Some call Koh Pich their home, having resided for a few years in the only semi-complete residence in the whole island: Elite Town. However, this gated community development with a golf driving range is still fragmentary. Large, empty plots of land rebut the claims of an Elite Town administration officer: “Everything has been sold out.”

These empty plots of land make up almost half of the whole of Elite Town, with the admin officer, who declined to be named, saying that the land plots are waiting for their purchasers to build houses on them. As the sound of drilling came through, a glance at the back of the compound showed two shop houses being constructed in between already occupied houses, while three horses grazed calmly on the grass of some of the empty land plots.

Elite Town, a $100 million development spearheaded by OCIC, is being undertaken in phases. Completion of the fourth and last phase is slated to finish by this year, but continues to remain obscure and largely unreported, having last received media coverage on the completion of 100 two-storey villas in 2012.
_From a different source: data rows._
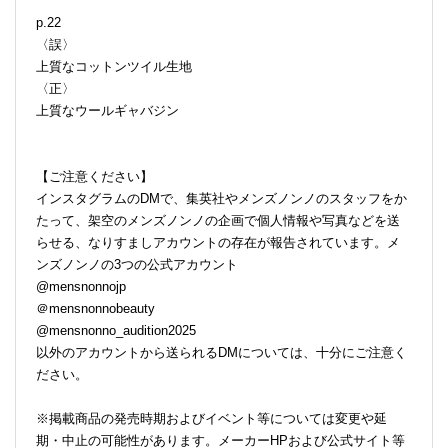
p.22
〈誤〉
上質なコットンツイル生地
〈正〉
上質なウールギャバジン
【ご注意ください】
インスタグラムのDMで、集英社やメンズノンノのスタッフをか
たって、架空のメンズノンノの企画で個人情報や写真などを送
らせる、なりすましアカウントの存在が報告されています。メ
ンズノンノの3つの公式アカウント
@mensnonnojp
＠mensnonnobeauty
@mensnonno_audition2025
以外のアカウントから送られるDMについては、十分にご注意く
ださい。
※掲載商品の発売時期およびイベント等については変更や延
期・中止の可能性があります。メーカーHPおよび公式サイト等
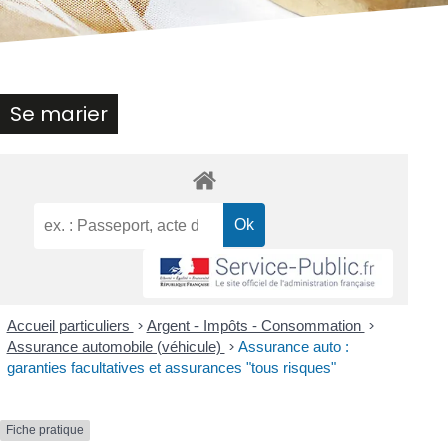
Se marier
Accueil particuliers
>
Argent - Impôts - Consommation
>
Assurance automobile (véhicule)
>
Assurance auto :
garanties facultatives et assurances "tous risques"
Fiche pratique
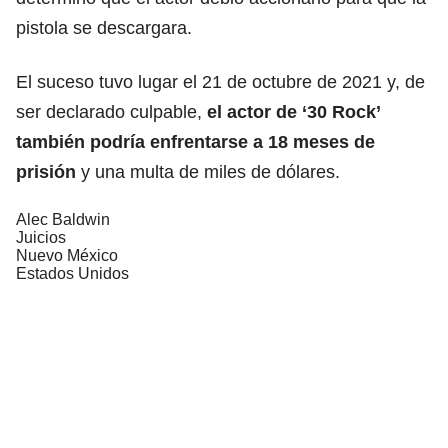
pistola se descargara.
El suceso tuvo lugar el 21 de octubre de 2021 y, de
ser declarado culpable,
el actor de ‘30 Rock’
también podría enfrentarse a 18 meses de
prisión
y una multa de miles de dólares.
Alec Baldwin
Juicios
Nuevo México
Estados Unidos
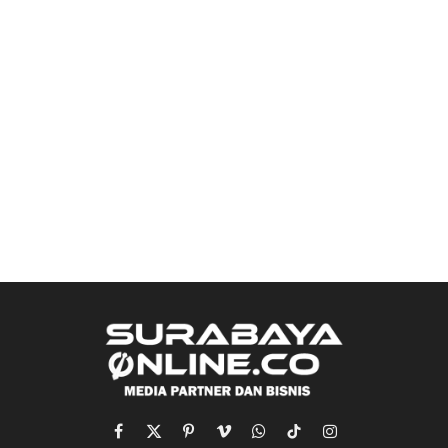
Facebook
X
Pinterest
Vimeo
WhatsApp
TikTok
Instagram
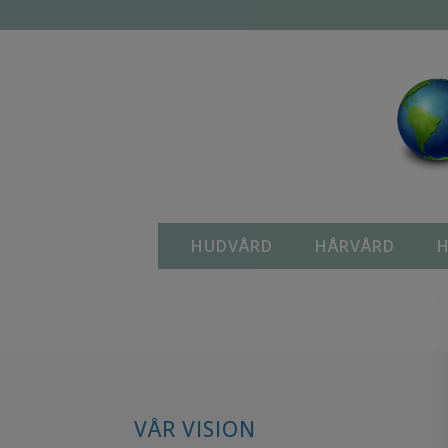
HUDVÅRD
HÅRVÅRD
H
VÅR VISION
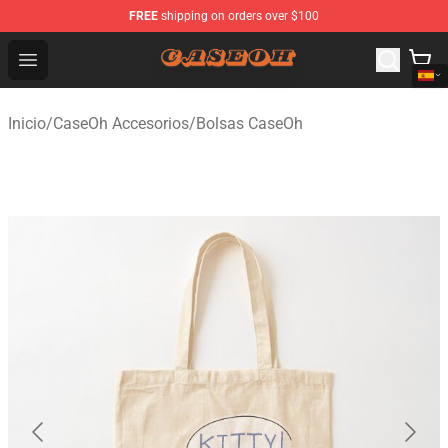
FREE
shipping on orders over $100
CaseOh Shop - Official CaseOh Merchandise Store
Open menu
Inicio
/
CaseOh Accesorios
/
Bolsas CaseOh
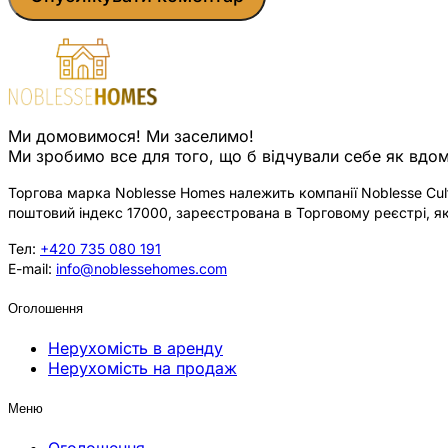
Ми домовимося! Ми заселимо!
Ми зробимо все для того, що б відчували себе як вдом
Торгова марка Noblesse Homes належить компанії Noblesse Cultu
поштовий індекс 17000, зареєстрована в Торговому реєстрі, як
Тел:
+420 735 080 191
E-mail:
info@noblessehomes.com
Оголошення
Нерухомість в аренду
Нерухомість на продаж
Меню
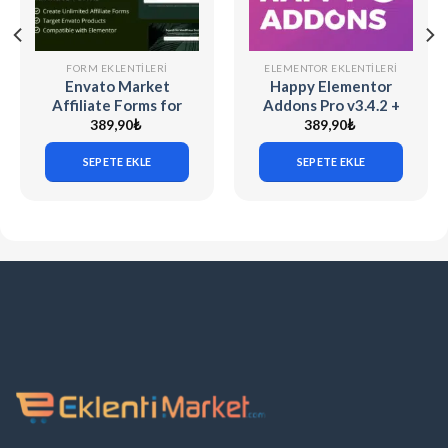
FORM EKLENTILERI
ELEMENTOR EKLENTILERI
Envato Market
Happy Elementor
Affiliate Forms for
Addons Pro v3.4.2 +
Elementor v1.0.0
v3.20.3
389,90
₺
389,90
₺
SEPETE EKLE
SEPETE EKLE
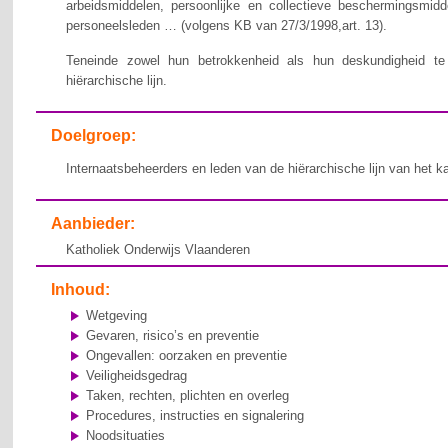
arbeidsmiddelen, persoonlijke en collectieve beschermingsmid
personeelsleden … (volgens KB van 27/3/1998,art. 13).
Teneinde zowel hun betrokkenheid als hun deskundigheid te v
hiërarchische lijn.
Doelgroep:
Internaatsbeheerders en leden van de hiërarchische lijn van het k
Aanbieder:
Katholiek Onderwijs Vlaanderen
Inhoud:
Wetgeving
Gevaren, risico’s en preventie
Ongevallen: oorzaken en preventie
Veiligheidsgedrag
Taken, rechten, plichten en overleg
Procedures, instructies en signalering
Noodsituaties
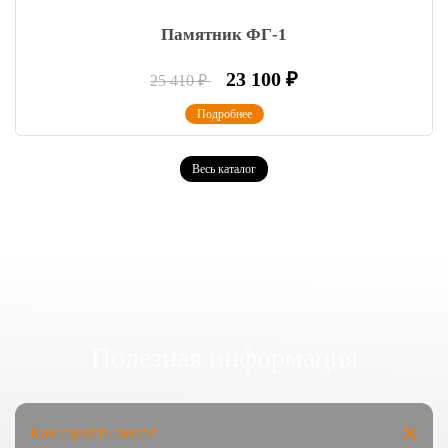
Памятник ФГ-1
23 100
₽
25 410
₽
Подробнее
Весь каталог
Полезная информация
Как сделать заказ?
Another OCIC development, the exorbitant $700 million D.I. Riviera condominium project, had an initial date of completion for 2017. However, on the same site visit that Post Property staff had to Koh Pich early last week, a D.I. Riviera salesperson said that while buildings A, B and E – three of its five planned buildings – are for sale now, only building B will be completed next year.

There was also no mention of the development’s mall, between buildings A and B, which created some fanfare when it claimed it would be the largest mall in Phnom Penh once completed and opened to the public at the end of 2015.

Queries for more updates onsite went unanswered. Nevertheless, the same salesperson called a Post Property staff last weekend, saying, “The developer does not wish to speak to, and have never spoken to, the press regarding the current status of the project.”

Nevertheless, OCIC is still making some headway on the island.

Its $60 million investment in the Diamond One condo project, a joint-venture with Chinese developer Xin Tian Jian (Cambodia), is keeping to its planned schedule of delivering a completed residential building by March 2017.

With 90 per cent of its 372 units sold – 70 per cent to the Chinese and Taiwanese, 25 per cent to locals, and 5 per cent to Koreans and Japanese – the construction of Diamond One has finished and now awaits interior fittings, according to Yin Hai Ping, sales manager for the development.

On the same optimistic note, Meridian Holdings’ 31-storey Casa Meridian condo has ended its construction phase, and is currently in the furnishing and decoration phase, according to salesperson Ea You Hao. “We will finish ahead of schedule, and estimate the project to be fully completed in March or April 2017,” Hao said.

While almost 80 per cent of its 414 units have been sold, Hao disclosed that up to 80 per cent of the purchasers – of whom 50 per cent are the local affluent – have bought units for investment purposes.

Sovannaroth Khan, head of valuation at Independent Property Services Cambodia, noted that some initial Casa Meridian buyers are asking to sell or lease their units out as well.

“I notice that D.I. Riviera has likely postponed its construction. The reason behind this is unclear, while the rest are keeping [on with their construction],” said Khan, who acknowledged the high-end condo sector has now gone into oversupply.

As with D.I. Riviera, other condo developments on Koh Pich such as The Élysée, and Diamond Twin Tower remain largely silent, with limited or no access and updates given to reporters.

However, Khan believes that as Diamond Island is one of the prime locations in Phnom Penh that packs great potential for the future, certain developments will likely only postpone construction instead of forthrightly abandoning them.

OCIC did not respond to Post Property’s questions at press time.